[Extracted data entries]

━━━━━━━━━━━━━━━━

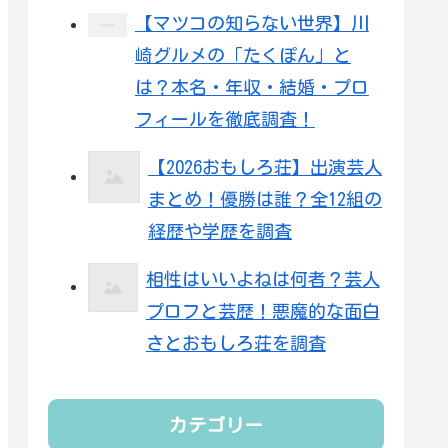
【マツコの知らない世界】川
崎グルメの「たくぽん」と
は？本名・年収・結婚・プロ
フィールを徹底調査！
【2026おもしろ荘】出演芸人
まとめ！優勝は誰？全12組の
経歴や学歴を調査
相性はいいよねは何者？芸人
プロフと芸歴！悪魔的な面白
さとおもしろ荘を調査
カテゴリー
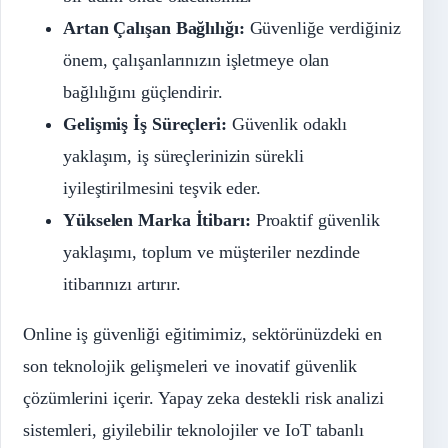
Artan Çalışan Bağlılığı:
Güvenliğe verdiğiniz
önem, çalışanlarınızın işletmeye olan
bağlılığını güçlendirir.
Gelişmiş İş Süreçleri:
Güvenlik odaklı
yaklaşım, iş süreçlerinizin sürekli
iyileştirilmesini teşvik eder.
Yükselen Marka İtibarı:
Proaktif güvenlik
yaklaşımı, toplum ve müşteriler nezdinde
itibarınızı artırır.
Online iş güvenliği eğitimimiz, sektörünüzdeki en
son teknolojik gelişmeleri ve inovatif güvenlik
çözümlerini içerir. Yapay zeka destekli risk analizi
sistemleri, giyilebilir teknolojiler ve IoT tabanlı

━━━━━━━━━━━━━━━━

* What you will do
Reproduce every line of text from all of the records above without changing a word, and leave the pictures out of your answer.

* Solution
【マツコの知らない世界】川
崎グルメの「たくぽん」と
は？本名・年収・結婚・プロ
フィールを徹底調査！
【2026おもしろ荘】出演芸人
まとめ！優勝は誰？全12組の
経歴や学歴を調査
相性はいいよねは何者？芸人
プロフと芸歴！悪魔的な面白
さとおもしろ荘を調査
カテゴリー
Artan Çalışan Bağlılığı:
Güvenliğe verdiğiniz
önem, çalışanlarınızın işletmeye olan
bağlılığını güçlendirir.
Gelişmiş İş Süreçleri:
Güvenlik odaklı
yaklaşım, iş süreçlerinizin sürekli
iyileştirilmesini teşvik eder.
Yükselen Marka İtibarı:
Proaktif güvenlik
yaklaşımı, toplum ve müşteriler nezdinde
itibarınızı artırır.
Online iş güvenliği eğitimimiz, sektörünüzdeki en
son teknolojik gelişmeleri ve inovatif güvenlik
çözümlerini içerir. Yapay zeka destekli risk analizi
sistemleri, giyilebilir teknolojiler ve IoT tabanlı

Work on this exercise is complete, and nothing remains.